** START Source data **

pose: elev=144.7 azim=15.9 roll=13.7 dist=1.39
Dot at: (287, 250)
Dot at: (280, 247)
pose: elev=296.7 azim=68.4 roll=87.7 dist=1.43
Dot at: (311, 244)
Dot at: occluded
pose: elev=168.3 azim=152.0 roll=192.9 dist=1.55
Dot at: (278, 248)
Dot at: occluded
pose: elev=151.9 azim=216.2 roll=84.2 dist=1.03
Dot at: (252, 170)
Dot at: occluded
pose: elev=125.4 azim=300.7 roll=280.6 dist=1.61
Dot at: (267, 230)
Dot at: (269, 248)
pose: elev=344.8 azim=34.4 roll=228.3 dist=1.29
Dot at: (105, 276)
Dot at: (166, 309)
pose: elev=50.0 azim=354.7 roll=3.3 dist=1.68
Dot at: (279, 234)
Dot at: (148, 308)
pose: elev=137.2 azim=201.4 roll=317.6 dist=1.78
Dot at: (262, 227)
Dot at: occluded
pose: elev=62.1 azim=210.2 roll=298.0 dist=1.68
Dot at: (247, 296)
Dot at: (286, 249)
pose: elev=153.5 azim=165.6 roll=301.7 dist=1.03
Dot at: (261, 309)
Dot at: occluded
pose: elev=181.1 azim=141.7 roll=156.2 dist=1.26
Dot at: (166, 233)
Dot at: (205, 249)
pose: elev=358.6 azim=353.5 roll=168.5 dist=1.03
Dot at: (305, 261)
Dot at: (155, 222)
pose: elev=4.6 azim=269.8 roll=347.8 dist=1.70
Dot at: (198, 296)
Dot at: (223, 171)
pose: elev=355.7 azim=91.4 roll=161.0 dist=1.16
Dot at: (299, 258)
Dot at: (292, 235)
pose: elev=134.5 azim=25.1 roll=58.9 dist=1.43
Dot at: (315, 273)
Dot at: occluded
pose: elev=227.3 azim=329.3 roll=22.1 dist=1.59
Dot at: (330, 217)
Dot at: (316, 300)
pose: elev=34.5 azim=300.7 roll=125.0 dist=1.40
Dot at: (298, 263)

** END Source data **

**Aim**
Express every line of the entries above as a JSON list of strings, one string per line, with blank lines left out.

**Solution**
[
  "pose: elev=144.7 azim=15.9 roll=13.7 dist=1.39",
  "Dot at: (287, 250)",
  "Dot at: (280, 247)",
  "pose: elev=296.7 azim=68.4 roll=87.7 dist=1.43",
  "Dot at: (311, 244)",
  "Dot at: occluded",
  "pose: elev=168.3 azim=152.0 roll=192.9 dist=1.55",
  "Dot at: (278, 248)",
  "Dot at: occluded",
  "pose: elev=151.9 azim=216.2 roll=84.2 dist=1.03",
  "Dot at: (252, 170)",
  "Dot at: occluded",
  "pose: elev=125.4 azim=300.7 roll=280.6 dist=1.61",
  "Dot at: (267, 230)",
  "Dot at: (269, 248)",
  "pose: elev=344.8 azim=34.4 roll=228.3 dist=1.29",
  "Dot at: (105, 276)",
  "Dot at: (166, 309)",
  "pose: elev=50.0 azim=354.7 roll=3.3 dist=1.68",
  "Dot at: (279, 234)",
  "Dot at: (148, 308)",
  "pose: elev=137.2 azim=201.4 roll=317.6 dist=1.78",
  "Dot at: (262, 227)",
  "Dot at: occluded",
  "pose: elev=62.1 azim=210.2 roll=298.0 dist=1.68",
  "Dot at: (247, 296)",
  "Dot at: (286, 249)",
  "pose: elev=153.5 azim=165.6 roll=301.7 dist=1.03",
  "Dot at: (261, 309)",
  "Dot at: occluded",
  "pose: elev=181.1 azim=141.7 roll=156.2 dist=1.26",
  "Dot at: (166, 233)",
  "Dot at: (205, 249)",
  "pose: elev=358.6 azim=353.5 roll=168.5 dist=1.03",
  "Dot at: (305, 261)",
  "Dot at: (155, 222)",
  "pose: elev=4.6 azim=269.8 roll=347.8 dist=1.70",
  "Dot at: (198, 296)",
  "Dot at: (223, 171)",
  "pose: elev=355.7 azim=91.4 roll=161.0 dist=1.16",
  "Dot at: (299, 258)",
  "Dot at: (292, 235)",
  "pose: elev=134.5 azim=25.1 roll=58.9 dist=1.43",
  "Dot at: (315, 273)",
  "Dot at: occluded",
  "pose: elev=227.3 azim=329.3 roll=22.1 dist=1.59",
  "Dot at: (330, 217)",
  "Dot at: (316, 300)",
  "pose: elev=34.5 azim=300.7 roll=125.0 dist=1.40",
  "Dot at: (298, 263)"
]